Niezaspokojenie planet może brać się z niewłaściwego wychowania lub z jakichś życiowych pomyłek. Pewna kobieta została wychowana na grzeczną dziewczynkę, a tymczasem ma silnego Marsa i w koronkowych sukienkach czuje się jak przebieraniec. Zazdrości więc koleżankom, które jeżdżą konno, klną i chodzą z pejczami, ale wpojone zasady nie pozwalają jej pójść na kurs dla dżokejów.
Bywa tak, że nienasycona planeta znajduje ujście – jak zatamowana rzeka – poza właściwym zawodem, w jakimś hobby. Nasz wybitny pianista Krystian Zimerman poza talentami artystycznymi ma potężnego Marsa, który powinien uczynić zeń inżyniera wyżywającego się w budowaniu jakichś mechanicznych instalacji. Więc Zimmerman połączył jedno z drugim tak, że gra na fortepianach własnej konstrukcji, które wozi ze sobą na ciężarówce, a przez te swoje tajemnicze mechanizmy wciąż popada w konflikty z różnymi celnikami i strażnikami na granicach i ma wtedy okazję, by zamanifestować swoją niebywałą marsową siłę przebicia.

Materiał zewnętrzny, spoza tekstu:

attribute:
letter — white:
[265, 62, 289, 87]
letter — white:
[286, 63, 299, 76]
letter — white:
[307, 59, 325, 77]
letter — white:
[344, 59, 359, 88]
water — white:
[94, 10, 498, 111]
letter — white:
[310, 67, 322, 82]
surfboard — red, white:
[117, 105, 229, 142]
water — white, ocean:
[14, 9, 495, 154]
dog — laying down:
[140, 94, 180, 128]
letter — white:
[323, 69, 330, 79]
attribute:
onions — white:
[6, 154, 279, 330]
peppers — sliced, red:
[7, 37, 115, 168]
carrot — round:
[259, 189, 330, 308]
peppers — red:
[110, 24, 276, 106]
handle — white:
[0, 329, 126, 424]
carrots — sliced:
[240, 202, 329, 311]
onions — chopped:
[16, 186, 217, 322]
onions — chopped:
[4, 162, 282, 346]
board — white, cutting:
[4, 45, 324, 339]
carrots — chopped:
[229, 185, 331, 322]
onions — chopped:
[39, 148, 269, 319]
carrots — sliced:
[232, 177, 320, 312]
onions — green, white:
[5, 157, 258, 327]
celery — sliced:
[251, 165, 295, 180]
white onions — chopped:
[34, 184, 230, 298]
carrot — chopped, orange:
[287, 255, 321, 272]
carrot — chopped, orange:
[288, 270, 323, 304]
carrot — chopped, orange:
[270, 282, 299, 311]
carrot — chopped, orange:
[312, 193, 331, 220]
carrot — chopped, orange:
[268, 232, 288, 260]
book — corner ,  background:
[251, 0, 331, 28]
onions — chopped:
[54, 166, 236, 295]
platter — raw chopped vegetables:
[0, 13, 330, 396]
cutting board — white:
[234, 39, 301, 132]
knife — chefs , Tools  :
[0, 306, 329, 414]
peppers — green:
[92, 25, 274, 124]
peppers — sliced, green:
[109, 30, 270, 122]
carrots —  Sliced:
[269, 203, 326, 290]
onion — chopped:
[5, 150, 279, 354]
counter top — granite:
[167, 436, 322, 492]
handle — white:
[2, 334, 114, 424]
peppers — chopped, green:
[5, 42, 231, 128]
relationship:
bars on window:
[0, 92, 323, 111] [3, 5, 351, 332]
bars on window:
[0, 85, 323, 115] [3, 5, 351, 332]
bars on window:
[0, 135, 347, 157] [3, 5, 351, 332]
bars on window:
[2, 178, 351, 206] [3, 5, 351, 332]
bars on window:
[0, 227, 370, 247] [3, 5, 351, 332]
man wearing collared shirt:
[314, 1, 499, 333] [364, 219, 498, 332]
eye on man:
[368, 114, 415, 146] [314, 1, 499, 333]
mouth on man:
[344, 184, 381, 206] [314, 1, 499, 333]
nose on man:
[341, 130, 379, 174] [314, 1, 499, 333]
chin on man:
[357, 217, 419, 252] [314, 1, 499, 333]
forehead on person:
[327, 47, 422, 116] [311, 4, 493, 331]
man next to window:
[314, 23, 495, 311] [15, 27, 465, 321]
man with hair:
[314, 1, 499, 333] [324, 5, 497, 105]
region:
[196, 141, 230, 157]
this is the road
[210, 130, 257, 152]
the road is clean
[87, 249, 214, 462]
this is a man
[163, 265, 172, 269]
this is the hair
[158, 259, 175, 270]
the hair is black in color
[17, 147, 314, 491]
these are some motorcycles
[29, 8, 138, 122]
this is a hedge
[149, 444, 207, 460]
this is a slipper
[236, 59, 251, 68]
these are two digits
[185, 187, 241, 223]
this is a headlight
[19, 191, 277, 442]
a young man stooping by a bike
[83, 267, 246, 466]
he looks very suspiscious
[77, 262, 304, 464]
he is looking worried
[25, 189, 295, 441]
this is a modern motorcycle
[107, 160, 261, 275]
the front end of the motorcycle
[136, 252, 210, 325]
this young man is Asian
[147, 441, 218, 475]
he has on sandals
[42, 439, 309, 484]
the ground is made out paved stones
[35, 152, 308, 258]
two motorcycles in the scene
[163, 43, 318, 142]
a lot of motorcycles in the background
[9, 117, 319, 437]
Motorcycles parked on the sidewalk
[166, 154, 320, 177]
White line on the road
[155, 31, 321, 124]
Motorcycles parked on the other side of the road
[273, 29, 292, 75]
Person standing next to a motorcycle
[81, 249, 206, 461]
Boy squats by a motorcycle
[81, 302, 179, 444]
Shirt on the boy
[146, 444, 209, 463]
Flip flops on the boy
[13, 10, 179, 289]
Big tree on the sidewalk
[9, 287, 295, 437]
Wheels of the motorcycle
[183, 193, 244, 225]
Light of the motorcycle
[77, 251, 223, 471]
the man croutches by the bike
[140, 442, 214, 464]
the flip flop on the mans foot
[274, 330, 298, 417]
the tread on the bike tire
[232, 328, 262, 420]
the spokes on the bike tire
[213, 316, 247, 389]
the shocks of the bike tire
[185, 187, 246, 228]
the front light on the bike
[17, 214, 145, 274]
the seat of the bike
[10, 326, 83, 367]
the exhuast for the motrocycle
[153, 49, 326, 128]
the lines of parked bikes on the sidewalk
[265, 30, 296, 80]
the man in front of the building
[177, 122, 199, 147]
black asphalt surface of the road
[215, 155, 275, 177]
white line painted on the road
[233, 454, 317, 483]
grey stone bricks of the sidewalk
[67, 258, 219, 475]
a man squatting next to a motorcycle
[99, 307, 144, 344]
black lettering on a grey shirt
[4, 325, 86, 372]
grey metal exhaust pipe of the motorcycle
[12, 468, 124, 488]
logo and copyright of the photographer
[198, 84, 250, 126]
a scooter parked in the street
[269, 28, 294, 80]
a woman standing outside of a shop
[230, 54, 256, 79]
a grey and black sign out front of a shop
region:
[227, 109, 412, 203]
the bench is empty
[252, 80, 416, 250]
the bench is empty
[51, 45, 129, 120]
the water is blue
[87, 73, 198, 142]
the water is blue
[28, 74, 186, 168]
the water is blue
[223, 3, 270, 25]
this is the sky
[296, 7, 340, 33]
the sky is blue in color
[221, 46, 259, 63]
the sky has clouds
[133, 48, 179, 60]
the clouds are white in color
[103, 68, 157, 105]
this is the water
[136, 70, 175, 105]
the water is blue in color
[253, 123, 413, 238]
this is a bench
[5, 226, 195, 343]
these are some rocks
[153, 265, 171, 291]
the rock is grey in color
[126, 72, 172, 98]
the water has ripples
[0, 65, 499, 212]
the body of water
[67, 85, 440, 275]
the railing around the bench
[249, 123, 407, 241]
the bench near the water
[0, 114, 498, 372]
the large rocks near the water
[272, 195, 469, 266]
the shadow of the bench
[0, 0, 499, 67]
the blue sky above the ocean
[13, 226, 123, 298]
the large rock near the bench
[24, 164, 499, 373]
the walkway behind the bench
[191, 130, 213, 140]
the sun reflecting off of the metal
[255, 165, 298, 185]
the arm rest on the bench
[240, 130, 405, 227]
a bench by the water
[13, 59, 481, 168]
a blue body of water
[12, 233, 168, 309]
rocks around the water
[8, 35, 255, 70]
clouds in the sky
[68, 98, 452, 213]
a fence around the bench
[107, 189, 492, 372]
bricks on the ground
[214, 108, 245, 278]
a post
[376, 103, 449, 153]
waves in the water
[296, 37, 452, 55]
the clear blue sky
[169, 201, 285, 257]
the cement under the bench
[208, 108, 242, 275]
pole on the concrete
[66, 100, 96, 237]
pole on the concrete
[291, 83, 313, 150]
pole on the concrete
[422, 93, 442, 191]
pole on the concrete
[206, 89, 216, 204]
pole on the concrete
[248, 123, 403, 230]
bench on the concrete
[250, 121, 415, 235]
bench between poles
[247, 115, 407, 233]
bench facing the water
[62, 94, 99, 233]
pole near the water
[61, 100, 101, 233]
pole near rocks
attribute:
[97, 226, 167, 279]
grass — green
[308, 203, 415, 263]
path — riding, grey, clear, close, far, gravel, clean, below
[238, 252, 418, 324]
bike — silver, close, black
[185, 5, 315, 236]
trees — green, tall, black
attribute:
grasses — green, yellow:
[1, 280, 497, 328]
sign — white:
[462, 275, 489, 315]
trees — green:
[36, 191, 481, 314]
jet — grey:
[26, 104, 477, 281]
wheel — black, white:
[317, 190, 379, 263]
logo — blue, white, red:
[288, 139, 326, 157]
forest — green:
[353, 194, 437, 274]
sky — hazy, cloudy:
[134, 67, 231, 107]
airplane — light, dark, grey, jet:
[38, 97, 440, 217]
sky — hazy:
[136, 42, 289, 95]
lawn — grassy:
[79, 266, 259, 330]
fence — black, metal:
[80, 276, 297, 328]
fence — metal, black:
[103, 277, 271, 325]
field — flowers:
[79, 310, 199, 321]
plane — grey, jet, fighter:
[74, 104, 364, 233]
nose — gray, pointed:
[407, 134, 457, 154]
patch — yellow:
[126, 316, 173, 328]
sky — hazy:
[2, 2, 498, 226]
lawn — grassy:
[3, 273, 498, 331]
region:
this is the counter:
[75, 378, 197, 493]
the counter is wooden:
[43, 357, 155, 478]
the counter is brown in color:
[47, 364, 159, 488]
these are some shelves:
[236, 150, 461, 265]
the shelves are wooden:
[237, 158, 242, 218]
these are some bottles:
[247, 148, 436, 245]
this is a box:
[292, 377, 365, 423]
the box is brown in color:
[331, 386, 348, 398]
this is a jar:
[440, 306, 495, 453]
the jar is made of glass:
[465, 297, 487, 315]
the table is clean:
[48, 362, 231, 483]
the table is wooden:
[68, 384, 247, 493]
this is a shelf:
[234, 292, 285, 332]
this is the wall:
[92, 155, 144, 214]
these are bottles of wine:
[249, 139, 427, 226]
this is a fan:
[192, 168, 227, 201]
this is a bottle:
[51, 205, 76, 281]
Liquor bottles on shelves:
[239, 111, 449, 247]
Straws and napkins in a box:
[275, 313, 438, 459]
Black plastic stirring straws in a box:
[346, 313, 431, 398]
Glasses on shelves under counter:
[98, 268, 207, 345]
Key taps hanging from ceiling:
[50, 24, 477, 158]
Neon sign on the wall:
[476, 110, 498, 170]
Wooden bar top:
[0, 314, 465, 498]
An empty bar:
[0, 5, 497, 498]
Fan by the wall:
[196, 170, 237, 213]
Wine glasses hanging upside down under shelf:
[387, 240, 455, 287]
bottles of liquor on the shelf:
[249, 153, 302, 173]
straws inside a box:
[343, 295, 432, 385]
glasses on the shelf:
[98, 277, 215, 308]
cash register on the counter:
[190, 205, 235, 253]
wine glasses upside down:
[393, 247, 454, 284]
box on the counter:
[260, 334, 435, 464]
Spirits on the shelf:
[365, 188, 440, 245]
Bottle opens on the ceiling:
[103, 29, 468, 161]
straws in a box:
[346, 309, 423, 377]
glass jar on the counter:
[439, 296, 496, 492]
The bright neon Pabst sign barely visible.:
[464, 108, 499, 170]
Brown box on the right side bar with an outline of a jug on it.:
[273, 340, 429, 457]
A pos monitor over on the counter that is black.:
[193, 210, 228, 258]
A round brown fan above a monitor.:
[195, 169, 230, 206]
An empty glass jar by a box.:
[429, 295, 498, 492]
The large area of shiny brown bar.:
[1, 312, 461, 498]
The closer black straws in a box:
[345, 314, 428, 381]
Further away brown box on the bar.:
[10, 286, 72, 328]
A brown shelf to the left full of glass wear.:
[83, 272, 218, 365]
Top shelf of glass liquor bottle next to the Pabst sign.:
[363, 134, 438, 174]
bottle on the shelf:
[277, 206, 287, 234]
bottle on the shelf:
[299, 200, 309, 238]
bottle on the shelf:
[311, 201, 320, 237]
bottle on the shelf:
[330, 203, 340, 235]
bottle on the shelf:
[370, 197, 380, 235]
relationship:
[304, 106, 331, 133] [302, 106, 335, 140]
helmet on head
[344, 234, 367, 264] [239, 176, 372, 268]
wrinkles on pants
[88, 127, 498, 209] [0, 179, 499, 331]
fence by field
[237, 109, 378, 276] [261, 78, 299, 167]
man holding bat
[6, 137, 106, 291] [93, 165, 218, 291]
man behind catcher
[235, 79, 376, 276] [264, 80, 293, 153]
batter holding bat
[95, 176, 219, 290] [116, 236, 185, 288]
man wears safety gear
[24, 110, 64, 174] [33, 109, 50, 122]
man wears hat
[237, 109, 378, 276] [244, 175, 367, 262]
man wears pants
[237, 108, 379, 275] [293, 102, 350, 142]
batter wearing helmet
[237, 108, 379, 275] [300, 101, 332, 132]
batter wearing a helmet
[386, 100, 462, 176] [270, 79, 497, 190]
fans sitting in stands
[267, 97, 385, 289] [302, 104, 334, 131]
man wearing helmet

Co się dzieje, gdy planety głodują?
Niekarmione planety często są źródłem problemów. Ludzie męczą się, gasną i fizycznie chorują przez to, że nie dostarczają którejś ze swoich planet odpowiedniego pożywienia.
Najlepiej znany jest przypadek Wenus, kiedy z braku miłości można popaść w neurozę lub depresję i mieć zmarnowane życie. Niekarmiony Mars może dosłownie rozsadzić czyjeś ciało i duszę, gdy jego niewyładowana energia przemienia się w złość, zawiść i obrzydzanie życia innym.
Niekarmiony Jowisz męczy kompleksem niższości. Niezatrudniony Uran każe innym płatać głupie dowcipy, a głodny Księżyc czyni z właściciela osobę infantylną, wieczne dziecko...
Jak widać, potrzebny astrolog do pomocy!